What Everyone Should Know About EMV Cards
Americans report billions of dollars in credit card fraud each year. The technology known as EMV is designed to curb those losses.
EMV chips are microprocessors embedded in credit and debit cards that exchange information with card readers at retail checkout locations. The technology makes it nearly impossible for hackers to use card information from an in-store purchase to commit fraud.
Here's what you need to know about EMV cards.
How EMV works
When using an EMV card, you insert the chipped end into a slot on an EMV-enabled reader, rather than swiping the card. You leave the card there for a few seconds while the chip exchanges information with the payment processing system and authenticates the account, then you remove it. Depending on the account, you might also sign for the purchase or enter a personal identification number, or PIN, to verify your identity and complete the sale.
How chips protect you
Named for developers Europay, MasterCard and Visa, EMV chips encrypt your information and generate a unique code each time you use your card in a store. Each code is used only once — so they're useless to hackers.

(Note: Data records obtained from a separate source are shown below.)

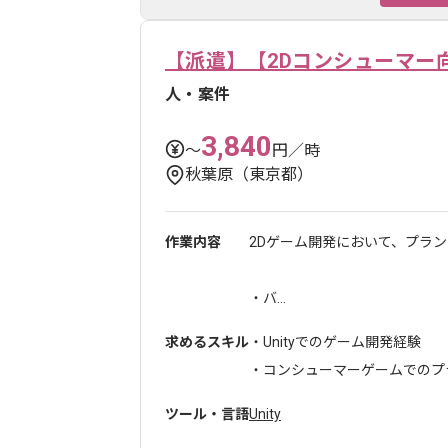
【派遣】【2Dコンシューマー
人・案件
3,840
〜
円／時
秋葉原（東京都）
作業内容
2Dゲーム開発において、プラ
・バ...
求めるスキル
・Unityでのゲーム開発経験
・コンシューマーゲームでのプラ
ツール・言語
Unity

Traditional cards use a magnetic strip that provides the same unencrypted information every time you swipe. If someone copies the data, he or she can easily duplicate your plastic and use it to make fraudulent purchases.
Where they're used
EMV is the standard for transactions in parts of Europe, Asia, Latin America and the Middle East. In the U.S., where credit and debit card fraud losses have risen steadily over the past few years, retailers and issuers are slowly catching up. The pace of adoption picked up in October 2015, when new fraud liability standards went into effect. It used to be that credit card issuers bore the brunt of fraud losses, but responsibility now could fall to the retailer, if its system is less secure than the card used.
What it means for you
Actually using an EMV card might, at least the first few times, mean overriding muscle memory. Instead of reflexively swiping your card, you insert it into a slot and leave it there. Many readers help you along, reminding you to leave your card inserted and then telling you when it's OK to remove it. The process can take a bit longer, and different readers can require different steps, but it's a small inconvenience for the increased security.
Furthermore, EMV technology makes it easier to use your card in the countries that already have the technology. (Traditional cards can still be used most places, too.)
Although EMV technology helps you shop more safely, it doesn't thwart thieves entirely. Hackers can still pilfer your card information online or over the phone, or simply steal your card. So it's wise to exercise caution when using your credit or debit card. If your card goes missing or you spot suspicious activity, notify your financial institution immediately.